# DIRECTIVE
Among the entries below, find the lines holding "cors" and copy them.

··· AVAILABLE RECORDS ···

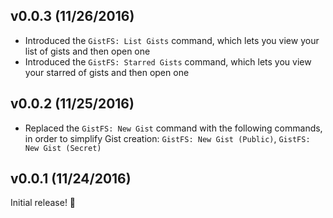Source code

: ## v0.0.3 (11/26/2016)

* Introduced the `GistFS: List Gists` command, which lets you view your list of gists and then open one
* Introduced the `GistFS: Starred Gists` command, which lets you view your starred of gists and then open one

## v0.0.2 (11/25/2016)

* Replaced the `GistFS: New Gist` command with the following commands, in order to simplify Gist creation: `GistFS: New Gist (Public)`, `GistFS: New Gist (Secret)`

## v0.0.1 (11/24/2016)

Initial release! 🎉
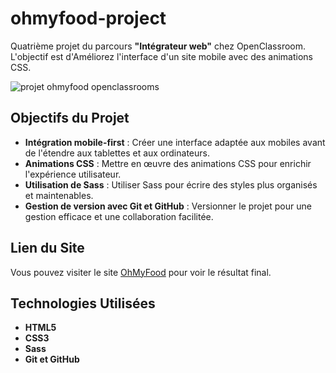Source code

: # ohmyfood-project

Quatrième projet du parcours **"Intégrateur web"** chez OpenClassroom. <br> L'objectif est d'Améliorez l'interface d'un site mobile avec des animations CSS.

![projet ohmyfood openclassrooms](https://github.com/QuentinDch/opc-p4/assets/171915936/2b688716-77d8-4c19-948d-cc3343dd0157)

## Objectifs du Projet

- **Intégration mobile-first** : Créer une interface adaptée aux mobiles avant de l'étendre aux tablettes et aux ordinateurs.
- **Animations CSS** : Mettre en œuvre des animations CSS pour enrichir l'expérience utilisateur.
- **Utilisation de Sass** : Utiliser Sass pour écrire des styles plus organisés et maintenables.
- **Gestion de version avec Git et GitHub** : Versionner le projet pour une gestion efficace et une collaboration facilitée.

## Lien du Site

Vous pouvez visiter le site [OhMyFood](https://quentindch.github.io/opc-p4/) pour voir le résultat final.

## Technologies Utilisées

- **HTML5**
- **CSS3**
- **Sass**
- **Git et GitHub**
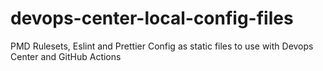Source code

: # devops-center-local-config-files
PMD Rulesets, Eslint and Prettier Config as static files to use with Devops Center and GitHub Actions

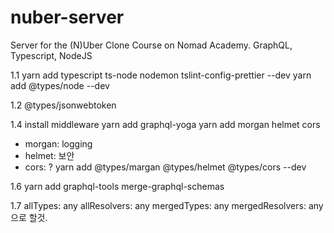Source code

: # nuber-server

Server for the (N)Uber Clone Course on Nomad Academy. GraphQL, Typescript, NodeJS

1.1
yarn add typescript ts-node nodemon tslint-config-prettier --dev
yarn add @types/node --dev


1.2 @types/jsonwebtoken

1.4
install middleware
yarn add graphql-yoga 
yarn add morgan helmet cors
 - morgan: logging
 - helmet: 보안
 - cors: ?
yarn add @types/margan @types/helmet @types/cors --dev

1.6
yarn add graphql-tools merge-graphql-schemas

1.7
allTypes: any
allResolvers: any
mergedTypes: any
mergedResolvers: any
으로 할것.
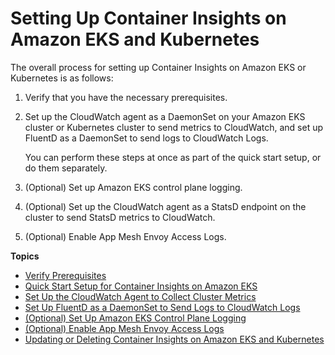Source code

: # Setting Up Container Insights on Amazon EKS and Kubernetes<a name="deploy-container-insights-EKS"></a>

The overall process for setting up Container Insights on Amazon EKS or Kubernetes is as follows:

1. Verify that you have the necessary prerequisites\.

1. Set up the CloudWatch agent as a DaemonSet on your Amazon EKS cluster or Kubernetes cluster to send metrics to CloudWatch, and set up FluentD as a DaemonSet to send logs to CloudWatch Logs\.

   You can perform these steps at once as part of the quick start setup, or do them separately\.

1. \(Optional\) Set up Amazon EKS control plane logging\.

1. \(Optional\) Set up the CloudWatch agent as a StatsD endpoint on the cluster to send StatsD metrics to CloudWatch\.

1. \(Optional\) Enable App Mesh Envoy Access Logs\.

**Topics**
+ [Verify Prerequisites](Container-Insights-prerequisites.md)
+ [Quick Start Setup for Container Insights on Amazon EKS](Container-Insights-setup-EKS-quickstart.md)
+ [Set Up the CloudWatch Agent to Collect Cluster Metrics](Container-Insights-setup-metrics.md)
+ [Set Up FluentD as a DaemonSet to Send Logs to CloudWatch Logs](Container-Insights-setup-logs.md)
+ [\(Optional\) Set Up Amazon EKS Control Plane Logging](Container-Insights-setup-control-plane-logging.md)
+ [\(Optional\) Enable App Mesh Envoy Access Logs](ContainerInsights-Prometheus-Sample-Workloads-appmesh-envoy.md)
+ [Updating or Deleting Container Insights on Amazon EKS and Kubernetes](ContainerInsights-update-delete.md)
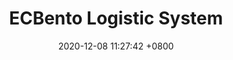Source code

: ---
layout: post
# 
icon: "platform"
title:  "ECBento Logistic System"
date:   2020-12-08 11:27:42 +0800
categories: "website platform frontend backend"
description: "The aims to easy arrange order and setup a vending machine for ecbento"
status: Completed
position: Lead Programmer
imagefolder: images/projects/ecbento-logistics
images:
    - name: image-1.png
    - name: image-2.png
    - name: image-3.png
    - name: image-4.png

languages: 
    - name: PHP
    - name: MySQL
    - name: HTML5
    - name: CSS3
    - name: Javascript
    - name: Jquery
    - name: Vue.js

tools:
    - name: Laravel
    - name: Tailwindcss
    - name: Livewire
    - name: Laravel Nova
    - name: Laravel Jetstream
---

···

# ANSWER FOR THE TASK
yarn add morgan helmet cors
 - cors: ?
yarn add @types/margan @types/helmet @types/cors --dev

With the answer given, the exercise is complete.